I was pretty much immersed in it for two years - which is much more than I intended. I outlined the general shape, scope and intent of the game partly by myself and partly with my old friend and occasional collaborator Michael Bywater. Then I did a fairly detailed script (which I must go and have a look at again now that we've finished the game, just to see if it still bears any relation to it at all). Then I worked with the art directors Oscar Chichoni and Isabel Molina to arrive at an overall aesthetic. They were really remarkable - it was just a question of letting them loose, really. Every time I suggested an idea to them they came back with something much grander and more extraordinary. Then I worked through and refined all the puzzle ideas with the programmers, and... well, by and large I was pretty involved with nearly all aspects of the production, except of course for actual C++ programming, which was way out of my league. Then of course, there was the dialog. This turned into a gigantic task, with a final total of sixteen hours of recorded dialog, comprising over 10,000 repsonses. A team of three of us handled this - me, Neil Richards and Michael Bywater. I also wrote a few small pieces of music (most of which was done - magnificently - by Wix), including Boppy's music in the music room puzzle.

 

>Why all the (malfunctioning) robots? Is there some message there about our continued development away from human contact into a sterile, sci-fi, "don't touch me with human flesh" kind of society?

Because in the context of a computer game you can either do malfunctioning robots pretty realistically, or you can do actual people very unrealistically. It's not a tough call.

 

>Were you flattered or annoyed when you heard that Hollywood was putting out a pricey extravaganza with a hauntingly similar title?

I thought it was a bit rich to be honest. I think they're trying to ride our wave a little.

 

>With Starship Titanic, we again see a clueless human cast headlong into a larger universe with no warning, only to find that it's just as out-of-whack as our world, if not more so. All the technology doesn't help solve people's problems; it only changes their coping techniques.

Do you have more or less faith in our own burgeoning technology?

I don't think that technology gives a better world, but it gives us a more interesting one.

 

>A warped cyber-intelligence appears in Starship Titanic, and the Hitchhikers trilogy (ahem) had Marvin the paranoid android. Why does defective/depressed technology keep appearing in your work?

I think I tend to be a humorous writer in the old sense of the word. If you remember, we used to believe that people's personalities were formed by certain bodily fluids or 'humours', and they might be sanguine or phlegmatic or bilious depending on which humour was dominant. If you make a character a robot instead of a person you can play with the idea of obsessed personalities very easily.

 

>Could you tell us about your involvement in Starship Titanic (how the idea came about & how you collaborated in its production), and whether you found it a difficult project...?

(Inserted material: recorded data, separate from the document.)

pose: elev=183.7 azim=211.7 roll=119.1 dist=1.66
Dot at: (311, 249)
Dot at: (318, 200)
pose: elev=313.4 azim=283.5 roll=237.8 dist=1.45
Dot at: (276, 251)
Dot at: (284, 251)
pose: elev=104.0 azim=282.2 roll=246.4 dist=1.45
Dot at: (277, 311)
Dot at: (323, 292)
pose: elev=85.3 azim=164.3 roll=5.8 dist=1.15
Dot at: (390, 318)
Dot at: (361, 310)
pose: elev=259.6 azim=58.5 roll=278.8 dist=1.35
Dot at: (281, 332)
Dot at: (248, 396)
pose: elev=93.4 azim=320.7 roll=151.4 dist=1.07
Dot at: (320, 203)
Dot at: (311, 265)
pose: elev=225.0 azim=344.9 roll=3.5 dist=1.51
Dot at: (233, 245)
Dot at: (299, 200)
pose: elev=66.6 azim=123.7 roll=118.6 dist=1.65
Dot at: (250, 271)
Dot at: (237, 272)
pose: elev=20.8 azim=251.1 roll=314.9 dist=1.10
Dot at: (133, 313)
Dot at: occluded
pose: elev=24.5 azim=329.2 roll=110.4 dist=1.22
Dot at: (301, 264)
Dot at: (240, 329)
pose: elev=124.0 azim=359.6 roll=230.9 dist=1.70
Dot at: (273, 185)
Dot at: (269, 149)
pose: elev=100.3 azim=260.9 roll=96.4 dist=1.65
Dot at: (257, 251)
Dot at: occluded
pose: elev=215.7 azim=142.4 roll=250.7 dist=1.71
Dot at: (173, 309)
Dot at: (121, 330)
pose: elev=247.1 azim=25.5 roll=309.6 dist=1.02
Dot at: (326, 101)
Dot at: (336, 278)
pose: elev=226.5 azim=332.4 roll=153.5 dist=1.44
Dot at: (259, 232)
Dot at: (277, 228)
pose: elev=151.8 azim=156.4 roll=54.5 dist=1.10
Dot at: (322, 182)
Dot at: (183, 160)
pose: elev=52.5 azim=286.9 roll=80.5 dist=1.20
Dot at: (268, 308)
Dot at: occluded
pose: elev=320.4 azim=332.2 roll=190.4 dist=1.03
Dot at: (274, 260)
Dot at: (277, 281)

The idea first came to me many years ago and became just a paragraph or two in Life, The Universe and Everything. A number of people (including my agent!) said I should write it as a novel, but for some reason I wasn't keen. I think the reason, in retrospect, was that it was primarily about a thing - a ship - rather than about people and therefore didn't really lend itself to a novel. Many years later, when I was casting about for the right idea for a CD-ROM project it came back to me, and suddenly it seemed like the perfect vehicle, so to speak. In a CD-ROM adventure the environment is the first thing and you gradually populate it.

The project has taken two years and has involved dozens of people - programmers, designers, 3D artists, musicians, actors, other writers, and I've been involved in nearly every aspect of the production (other than actually coding in C++). It's been a huge task, and as far as I'm concerned it's been a great and very stimulating change to be leader of a collaborative team rather than just a lonely typist. You need that kind of change from time to time.

 

>Terry Jones must have seemed a natural choice when casting Starship Titanic's manic parrot, but how did you first get in touch with him?

Have you worked together in the past?

I've known him well for 20 years, and we've frequently talked of working together, but have never really done so before.